You will no doubt have seen the headlines. The news propelled Ireland to the front pages across the globe. In what is regarded at home and abroad as a dramatic statement about Ireland today, the same-sex marriage referendum was endorsed 62:38 and in 43 out of 44 constituencies.
Crowds gathered and celebrated in a festive atmosphere in and around Dublin Castle’s spacious courtyard. All through that sunny Saturday the vote count confirmed something seismic was happening. Social media soon flooded with images of the emotional cord struck by this outcome, perhaps summed up as acceptance and pride.
In short, gay pride became Irish pride as Ireland took a leading global position on gay rights, equality and tolerance.
And I think that it is not hyperbolic to consider this outcome historic (see my short blog on this last Saturday).
One of the most charming comments was from the leader of the Scottish National Party, Nicola Sturgeon: “I bet there will be a few marriage proposals in the pubs of Dublin tonight. What a lovely thought. Enjoy the celebrations, Ireland.”
At the other end of the spectrum, the Archbishop of Dublin Micheal Martin stood robed in red with his tall white hat and said ruefully to children about to be confirmed as Catholics, “Boys and girls, I made my confirmation sixty years ago. Your world is different from mine.” (This is quoted in Danny Hakim’s New York Times’s front page report here. His report usefully sums up the historic context and the many battles that have way marked Saturday’s result.)

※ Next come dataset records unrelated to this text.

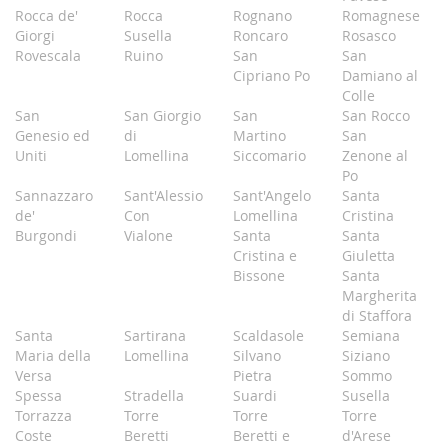
Rocca de'
Rocca
Rognano
Romagnese
Giorgi
Susella
Roncaro
Rosasco
Rovescala
Ruino
San
San
Cipriano Po
Damiano al
Colle
San
San Giorgio
San
San Rocco
Genesio ed
di
Martino
San
Uniti
Lomellina
Siccomario
Zenone al
Po
Sannazzaro
Sant'Alessio
Sant'Angelo
Santa
de'
Con
Lomellina
Cristina
Burgondi
Vialone
Santa
Santa
Cristina e
Giuletta
Bissone
Santa
Margherita
di Staffora
Santa
Sartirana
Scaldasole
Semiana
Maria della
Lomellina
Silvano
Siziano
Versa
Pietra
Sommo
Spessa
Stradella
Suardi
Susella
Torrazza
Torre
Torre
Torre
Coste
Beretti
Beretti e
d'Arese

UNSG Ban Ki-moon, in Ireland to receive the Tipperary International Peace Award, hailed the outcome: “This is truly an historic moment. Ireland has become the first country in the world to approve marriage equality in a nationwide referendum. The result sends an important message to the world; all people are entitled to enjoy their human rights and human dignity, no matter whom they are or whom they love.”
I would recommend reading his full speech accepting the award here. It eloquently captures Ireland’s diplomatic engagement on global issues as seen by the UN Secretary General: our leading role on NPT, our contribution to the UN and UN Peacekeeping, our overseas development programme, leadership on human rights, and the inspiration provided by the Northern Ireland peace process.